For HOECHST nuclear staining, sections (following deparaffinization) were stained with HOECHST at a dilution of 1:300 in H2O, incubated for 5 min at room temperature, mounted with fluorescent mounting media (DAKO) and placed on coverslip. A Nikon A1R scanning microscope was used for confocal image capture.

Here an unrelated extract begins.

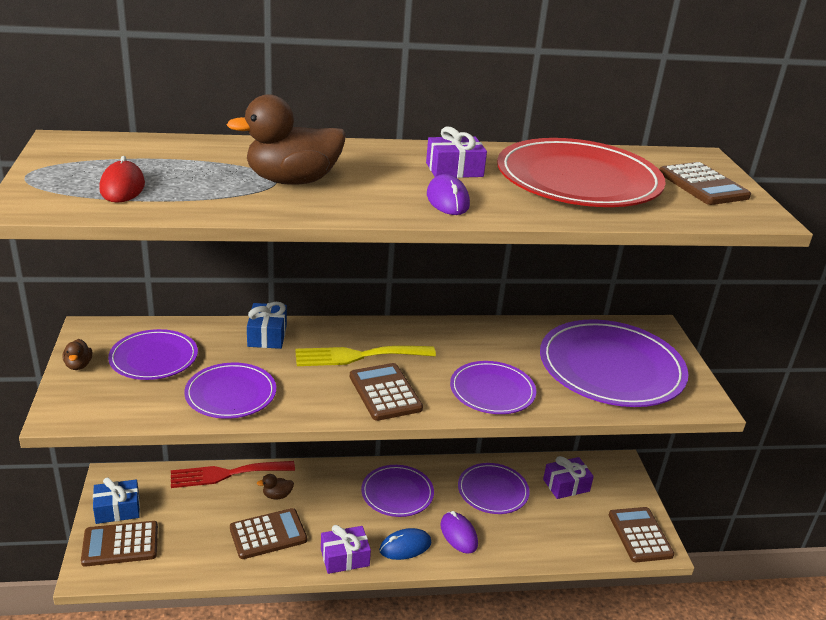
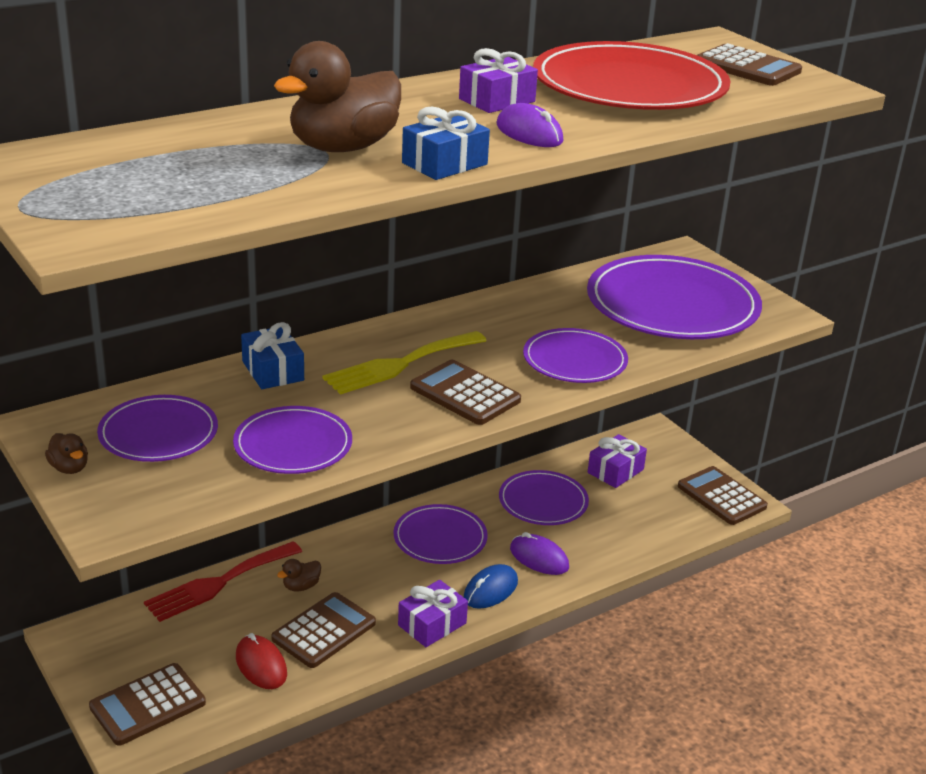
camera: 25 degrees left, 0 degrees up
(117, 509) = (110, 668): blue gift -> blue gift (444, 164)
(122, 187) = (160, 195): red mouse -> red mouse (261, 665)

Cell viability was evaluated using a LIVE/DEAD Viability/Cytotoxicity Kit (Invitrogen by Thermo Fisher Scientific, Oregon, USA). Inlet and outlet segments of the recellularized grafts were collected after the last metabolic activity measurement and placed in warm DMEM. Three samples were taken from each inlet/outlet segment using a 6 mm bio-punch. The mucosa was carefully detached from the cartilage and stained for 10 min at room temperature as previously described11 and per manufacturer instructions. A Nikon A1R scanning microscope was used for confocal image capture.